Tom MacWright

tom@macwright.com

Recently

A Concorde jet parked in the Brooklyn Navy Yard

Early this month I arrived at work to see a Concorde parked in the Brooklyn Navy Yard. It’s been fun to identify the ships docked there, but an airplane was new, especially such a rare one. I guess a lot of airplane knowledge from my childhood has stayed with me, and being greeted by this Concorde, and watching the new Top Gun has brought it back.

This one’s G-BOAD, the Concorde that’s been flown the most, and it usually lives at the Intrepid, but it badly needs a new coat of paint, so it’s in the Navy Yard for that. Pretty fun! They brought it there on a barge.

Watching

The only great film I watched this month was Snatch. Brad Pitt’s accent in the film, which is supposed to be that of an Irish Traveller, is a big highlight.

On the shorter video front, I’ve been enjoying Berm Peak, which is sort of a mountain bike repair, chat, technology video. Already learned a few things from it, like how derailleur hangers are such a disposable part and SRAM’s really interesting attempt at making them unnecessary.

I was into mountain bikes as a kid and paid a lot of attention to what was new and fancy. It’s cool to see a few technologies truly mainstreamed, like 29ers, tubeless tires, and full-suspension, all virtually default for new bikes. And how a few technologies never took off, like belt drives and transmissions. And I’m totally surprised by the rise of wireless shifting, but I want to try it out soon. Not sure how I’ll craft a lifestyle that has me both living in a great city like New York, and also owning and riding a mountain bike, but here’s to trying.

Listening

This was a month with no new music. I’m kind of frustrated by my music setup recently: Roon, my favorite MP3 player on the desktop, has an awful bug that has kept me from using it since March. Hugops to the folks fixing it, and maybe it’s caused by .NET rather than their application code, but however it came to be, it means I’m not using Roon. So I’m using Doppler, which is fast, minimal, and doesn’t aim to be an application for music discovery. Meanwhile I’m hoping for a Roon bugfix or the release of Overtone, which might be like Roon plus better ways to take notes on your music.

In podcast land, I’m still enjoying QAnon Anonymous a lot.

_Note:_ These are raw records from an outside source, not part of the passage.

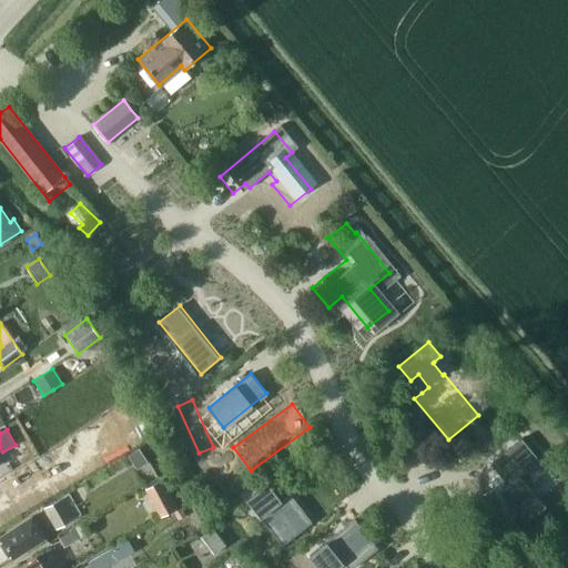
[(501,437),(472,462),(488,482),(479,489),(506,521),(526,505),(508,483),(527,467),(501,437)]
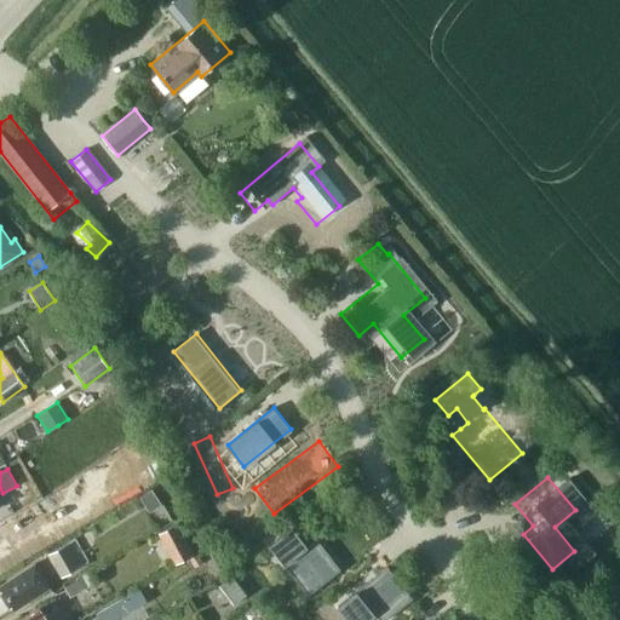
[(167,529),(181,563),(201,555),(188,521),(167,529)]
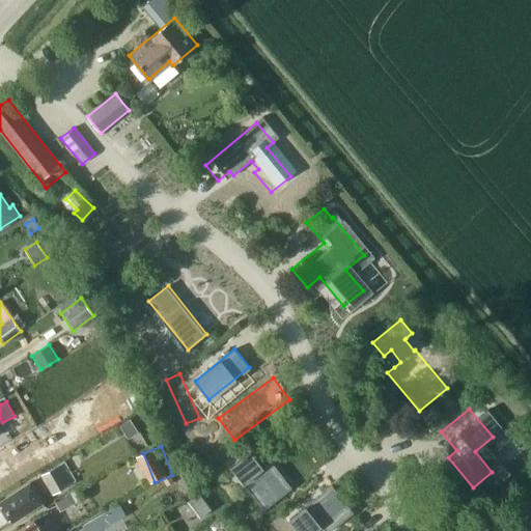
[(248,452),(229,468),(262,510),(289,488),(271,466),(263,472),(248,452)]
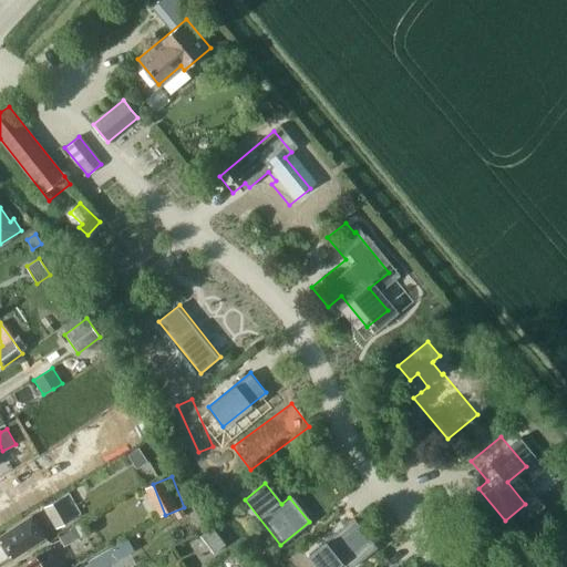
[(66,493),(43,507),(55,527),(79,514),(66,493)]
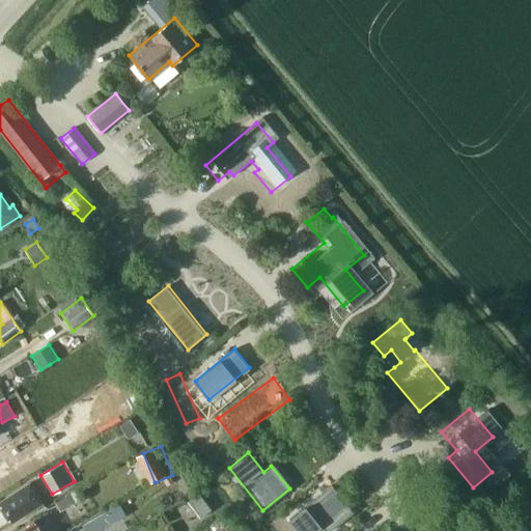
[(42,503),(34,491),(29,483),(0,501),(0,505),(11,523),(42,503)]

Conspiracy, like religion, has always seemed like a productive way to see the distilled and clarified core beliefs and fears of the people.

Reading

Both Fortress in Brooklyn, about the Satmar Hasidic sect and real estate in Brooklyn, and How to Hide an Empire, about America’s territories, were very good reads.

I’ve been reading and sometimes subscribing to Eric Newcomer’s Substack, and liked his piece about All-In and access journalism. Eric’s involved and knowledgable, and has a lot of entertaining scoops. I do think that Lex Fridman is the more extreme instance of access journalism: him barely interrogating Balaji Srinivasan’s hours-long idea salad, and taking a dive whilst Judo fighting Elon Musk to legitimize Elon’s fighting ability. The dynamic, I think, is that some of these people are self-identified servants to power.

Elsewhere

I finally wrote a new article, about open source dual-licensing. It touched on a lot of complicated topics and I don’t think I or anyone have the power to find a truly correct answer, but I at least tried to explain some of the factors at play. I wanted to get it out relatively quickly, so it’s not as deep as it could be. I might write a follow-up soon, but I have some other fun topics that are in the queue.